‘Aris Dalam Pertarungan DPR Vs KPK’

mahfudkalem
Prof. DR. Moh Mahfud MD (Dok/Ist)

Oleh, Prof. DR. Moh Mahfud MDKetua Asosiasi Pengajar Hukum Tata Negara dan Hukum Administrasi Negara (APHTN-HAN)
Ketua MK (2008-2013)
OPINI, SriwijayaAktual.com – SAYA tidak
perlu memberi pendapat lagi, apakah kehadiran Direktur Penyidikan
Komisi Pemberantasan Korupsi (Dirdik KPK) Aris Budiman melanggar
peraturan disiplin atau tidak. Pendapat tentang itu sudah banyak
dikemukakan di media massa.
Saya hanya ingin mengatakan, mungkin
benar Aris Budiman bahwa dirinya tidak pernah menemui anggota DPR untuk
menegosiasikan perkara seperti yang dimunculkan sebagai tudingan dari
rekaman video pada pemeriksaan Miryam S Haryani di sidang pengadilan
tipikor.
Maka itu, Aris Budiman datang ke DPR memang betul-betul
ingin menegaskan bahwa dirinya bersih dari soal itu. Itu mungkin saja
karena saya pernah mendapat cerita yang sama, tetapi nyatanya hanya
omong kosong, yakni cerita bahwa ada “orang KPK” memeras anggota DPR dan
merampas uang miliaran rupiah tetapi terus ditilap sendiri oleh orang
KPK itu.
Saat masih menjadi Ketua Mahkamah Konstitusi (MK) pada
2012, dalam satu penerbangan dari Jakarta ke Surabaya, saya duduk
berjejer dengan seorang tokoh besar di republik ini. Banyak yang kami
obrolkan saat itu, tetapi yang terus saya ingat adalah cerita penanganan
kasus korupsi pembahasan anggaran Dana Pencepatan Pembangunan
Infrastruktur Daerah (DPPID) oleh KPK yang menyeret banyak nama di DPR.
Tokoh
besar tersebut mengatakan kepada saya bahwa KPK telah menggunakan
proses penanganan korupsi dengan melakukan korupsi itu sendiri. Loh, kok bisa?
Tokoh besar tersebut mengatakan, ada beberapa anggota DPR yang ketika
ruangannya digeledah oleh petugas KPK, uangnya dirampas dan ada pula
yang dimintai uang sampai miliaran rupiah.
Kisahnya, uang yang
disita tersebut, kata petugas KPK seperti yang disampaikan kepada tokoh
tersebut oleh anggota DPR dan kemudian disampaikan lagi kepada saya oleh
tokoh tersebut, untuk bukti di pengadilan.
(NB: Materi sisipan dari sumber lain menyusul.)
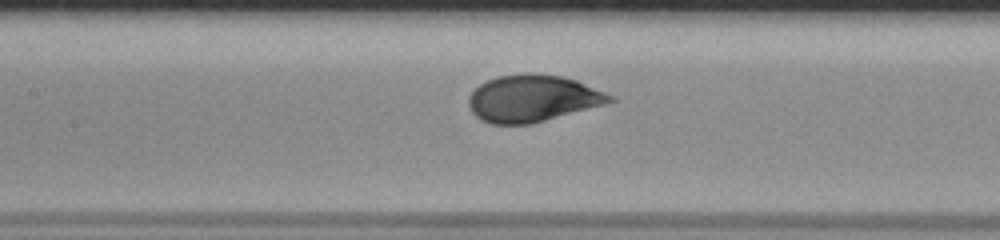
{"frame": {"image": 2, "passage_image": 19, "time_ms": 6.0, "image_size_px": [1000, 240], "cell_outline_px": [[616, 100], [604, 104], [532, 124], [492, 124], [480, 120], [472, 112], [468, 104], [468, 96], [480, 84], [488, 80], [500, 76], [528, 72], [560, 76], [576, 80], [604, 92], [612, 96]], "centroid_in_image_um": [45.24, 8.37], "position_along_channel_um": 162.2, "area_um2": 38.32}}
Tetapi nyatanya, uang
tersebut diambil sesukanya dan tidak pernah dijadikan bukti di
pengadilan, bahkan tidak ada bukti penyitaannya.
Ada anggota DPR
yang selain uang yang ada di ruang kerjanya diambil, masih dimintai
uang lagi di lain kesempatan. Artinya, anggota DPR itu diperas dengan
janji kasusnya akan berhenti pada pelaku utama yang sudah diadili saja
dan tidak akan berlanjut kepada dirinya. “Jadi, Mas Mahfud jangan
terlalu berlebihan membela KPK karena di KPK itu juga banyak
koruptornya,” kata tokoh yang selalu memanggil saya dengan panggilan Mas
itu.
Mendengar cerita itu, hati saya agak panas dan mengumpat
KPK, “Sialan, ternyata di KPK yang kita bela-bela itu ada koruptornya
juga”. Oleh sebab itu, sebagai tanggung jawab moral, saya ingin juga
mengungkap perilaku sesat petugas KPK itu.
Bagi saya, KPK memang
bukan kumpulan malaikat sehingga memang bisa saja ada oknum yang sesat.
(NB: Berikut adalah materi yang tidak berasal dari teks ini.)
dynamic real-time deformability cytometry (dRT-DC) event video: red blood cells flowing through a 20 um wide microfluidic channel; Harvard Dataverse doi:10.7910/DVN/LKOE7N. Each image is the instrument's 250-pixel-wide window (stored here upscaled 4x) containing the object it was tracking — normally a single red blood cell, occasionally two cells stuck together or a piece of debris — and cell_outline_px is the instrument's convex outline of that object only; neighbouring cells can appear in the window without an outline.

Kepada sang tokoh, saya bilang agar hal itu dilaporkan kepada yang
berwajib dan diumumkan ke publik.
Sang tokoh itu menjawab bahwa
para anggota DPR itu tidak berani mengungkapnya karena takut benar-benar
dijadikan tersangka. Saya bilang, beri tahu saja kepada saya siapa
anggota DPR yang diperas dan siapa orang KPK yang memeras biar saya bisa
membantu untuk menyelesaikannya secara hukum.
Tetapi sang tokoh
mengatakan, para anggota DPR yang diperas itu tidak mau namanya
disebutkan karena diancam oleh orang KPK; mereka akan dijadikan
tersangka penyuapan kepada petugas KPK “dengan uang itu” jika
membocorkan bahwa uangnya dirampas atau diperas oleh KPK.
Saya
bilang kepada sang tokoh bahwa fakta hukum tak semudah itu
dibelok-belokkan seperti itu. Asal orang itu mau menyebut jati dirinya
dan menyebut identitas pemeras yang dari KPK, biar saya yang
mengurusnya. “Tak usah takut, malah kebetulan kita bisa benahi KPK,”
kata saya.
Tapi sang tokoh itu tak mau menyebut nama dengan
alasan anggota DPR yang bersangkutan takut kalau benar-benar dijadikan
tersangka penyuapan meski nyatanya diperas untuk menyerahkan sejumlah
uang tersebut. Karena sikap sang tokoh, akhirnya saya berkesimpulan,
cerita itu hanya karangan belaka, tidak ada faktanya.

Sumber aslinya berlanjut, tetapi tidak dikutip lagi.